Make carbon more expensive and rebate that to folks by income (carbon tax). Push people away from fossil fuels, and then you won't be held hostage by fossil producers in the future. Cheap oil isn't a right.



Couldn't the people who own the windmills just as easily hold the country hostage as you put it? Who do you think is paying to build and operate these things?


> Couldn't the people who own the windmills just as easily hold the country hostage as you put it?

It’s easier to enforce American political will on a wind farm in Texas than a pump in Saudi/Siberia.


It is just as easy to enforce American political will on a wind farm in Texas as it is on a oil refinery in Texas.


One of the great things about electricity is that its sources are highly substitutable - the end uses don't care whether their energy comes from wind, solar, hydro, nuclear, natural gas, etc.

Also, the inherent intermittency of wind and solar makes it even harder for generators to hold the market hostage, as they don't control the timing when they generate power. To curtail energy supply would be to undermine the economics of the capital investments into these projects, as it would be missed revenue.


They literally could not, because they're within US legal jurisdiction (being physically in the US), emergency powers can be used when life or liberty at threatened to keep them operating while the disputes are resolved likely through the courts.


Investors? Coal plants could be hypothetically be shut down and hold the economy hostage too. Not sure your point.


Presumably the windmills would be domestic and not foreign.



Good point. I made a faulty assumption.

A lot of windmill farms are popping up offshore, however.


Offshore within the territorial waters of the US, so again they can't hold their customers hostage.

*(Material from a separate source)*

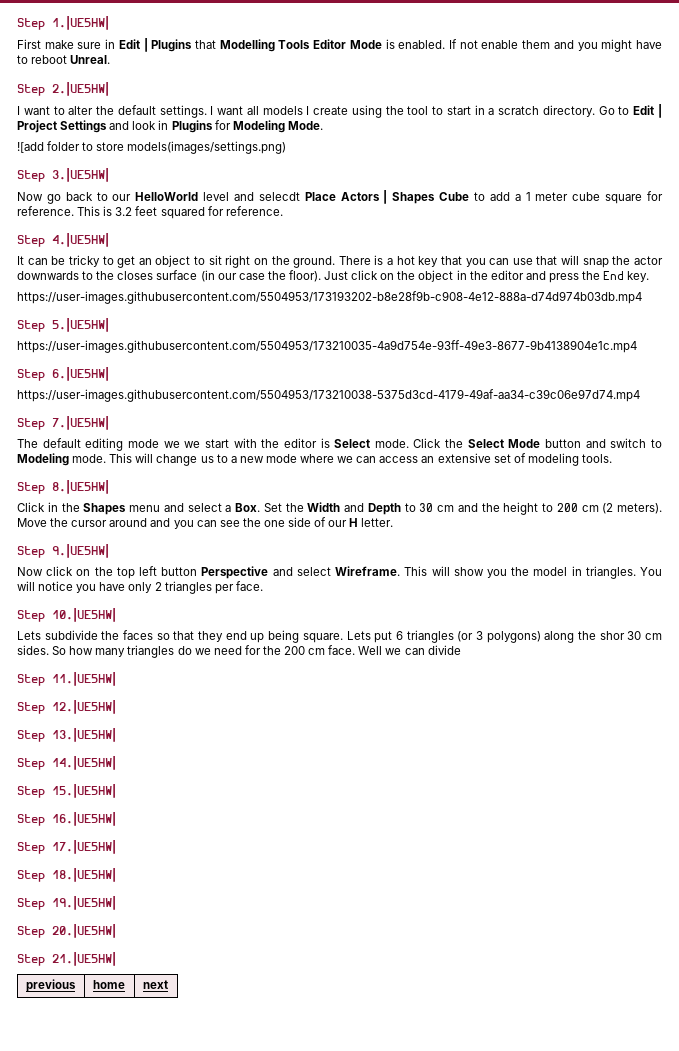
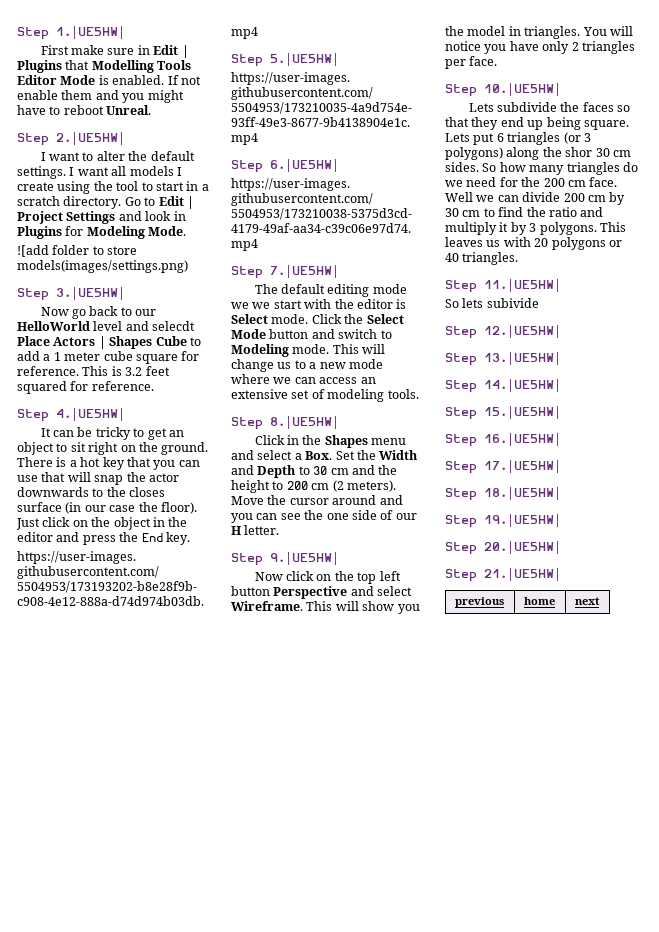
(461, 650) none -> [563,192,626,205] [445,207,604,217] [445,222,626,235] [445,237,622,250] [445,252,519,265] 200 cm by 30 cm to find the ratio and multiply it by 3 polygons. This leaves us with 20 polygons or 40 triangles.
(116, 679) none -> [445,298,539,308] // So lets subivide

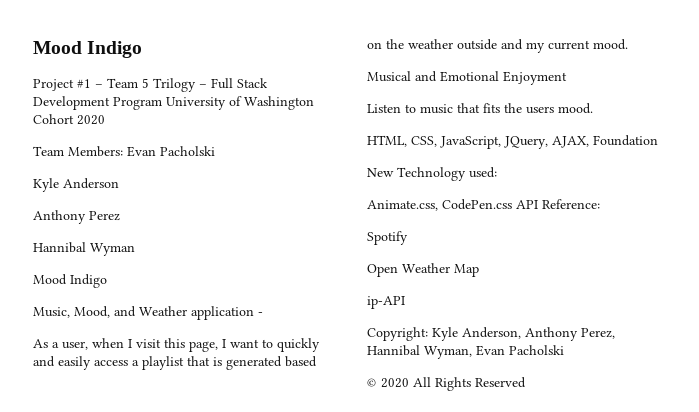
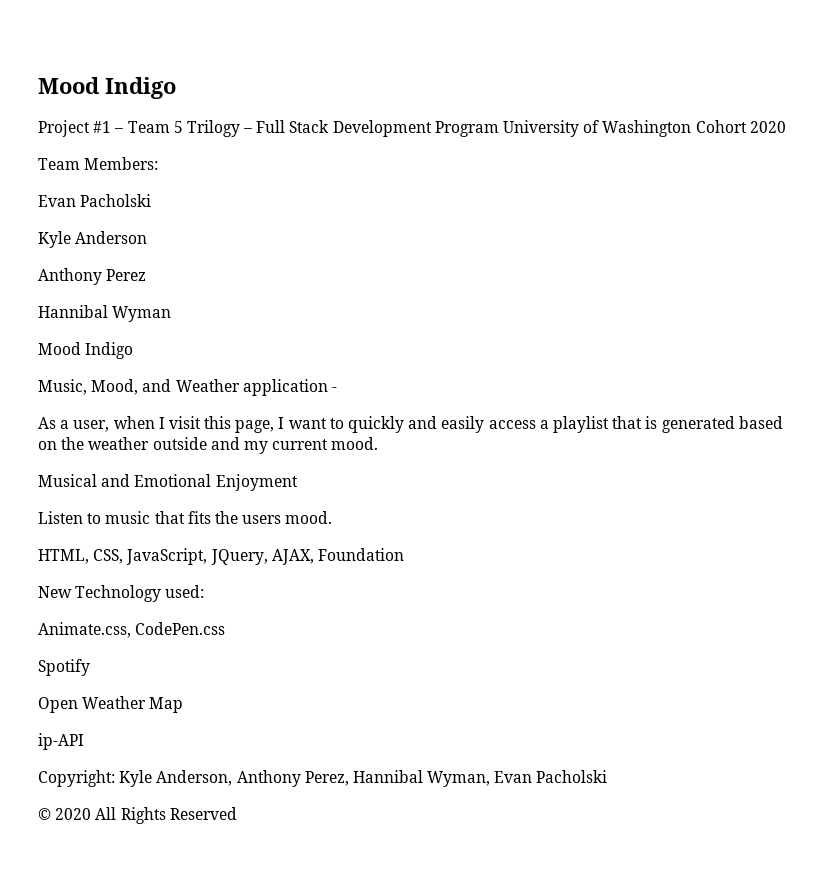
(123, 151) none -> (159, 163) //
[516,199,600,209] API Reference: -> (226, 628) none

I would be curious if you could point to a foreign offshore wind farm connected to the US grid. I've never heard of this. Presumably they're all within US controlled territorial water.


Even those are not in international waters, so I don't see how this makes any difference.


That same reasoning applies to the current large oil companies who aren't really doing everything they can to increase production because doing so would bring them a lower rate of profit.